Delphine fut la première à approuver l'idée, bientôt suivie par Élie qui déclara qu'ils n'auraient qu'à prendre sa voiture pour transporter le strict minimum. Seule Céleste, fidèle à ses habitudes, demeurait sceptique. Elle se pinçait les lèvres et paraissait peser le pour et le contre dans sa tête. Delphine aurait voulu s'emparer de ses épaules et la secouer en clamant que c'était l'idée du siècle. Toutefois, n'ayant guère envie de passer pour une hystérique, la brune aux iris ébènes se contenta de la fixer avec beaucoup d'intensité.
Après quelques instants de silence, Céleste se décida à parler, non sans tripoter le bas de son t-shirt comme elle le faisait lorsqu'elle se sentait partagée entre deux choses.
— Vous pensez vraiment que c'est une bonne idée ? s'enquit-elle timidement. Je sais pas, mais j'ai l'impression que c'est comme une sorte de trahison que l'on fait à Saint-Lac. Puis Katia, même si elle n'est pas toujours cool avec Aloïs, ne mérite pas de voir tous ses clients piqués par le concurrent d'en face. Imaginez qu'elle soit tellement en rogne qu'elle mette à la porte Aloïs ? Je m'en voudrais terriblement.

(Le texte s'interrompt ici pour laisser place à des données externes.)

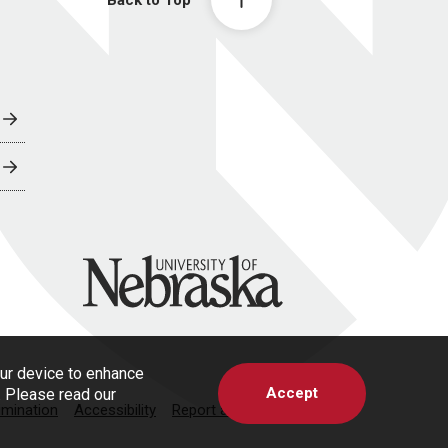
University of Nebraska
our device to enhance
Accept
s. Please read our
imination
Accessibility
Report a Concern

— Il va rien arriver de tout cela Céleste, la rassura Barnabé en lui accordant un prompt baiser. Katia ne va pas faire faillite et encore moins virer Lo' pour quelques clients en moins. Puis je vois pas pourquoi tu vois ça comme une trahison envers Saint-Lac. T'es pas mariée avec ce village à ce que je sache et puis Montdesbois, c'est plutôt sympa.
— Montdesbois c'est comme un coquelicot : aussi fade que beau, rétorqua Céleste en croisant les bras.
— Eh bien si tu chantes cet aprem, dis-toi que tu rendras ce village beaucoup moins fade, lança Élie en esquissant un sourire.
Céleste s'apprêtait à répondre au Tahitien lorsque son téléphone portable sonna. Elle s'en empara brusquement et pianota vivement dessus avant d'annoncer :
— Le maire vient de m'envoyer la liste pour l'anniversaire de sa fille.
— Génial ! Et y a quoi dessus ? s'empressa de demander Delphine.
Pour toute réponse, la brune lui tendit son téléphone. Delphine parcourut du regard la liste longue d'une trentaine de chansons toutes plus différentes que les autres. Certaines que Delphine appréciait s'y trouvaient, bien que la majorité ne lui revenait pas ou ne faisait guère partie de son registre musical.
— Eh bien, je sais ce qu'on va chanter cet après-midi, débita la métisse en rendant son téléphone à son amie.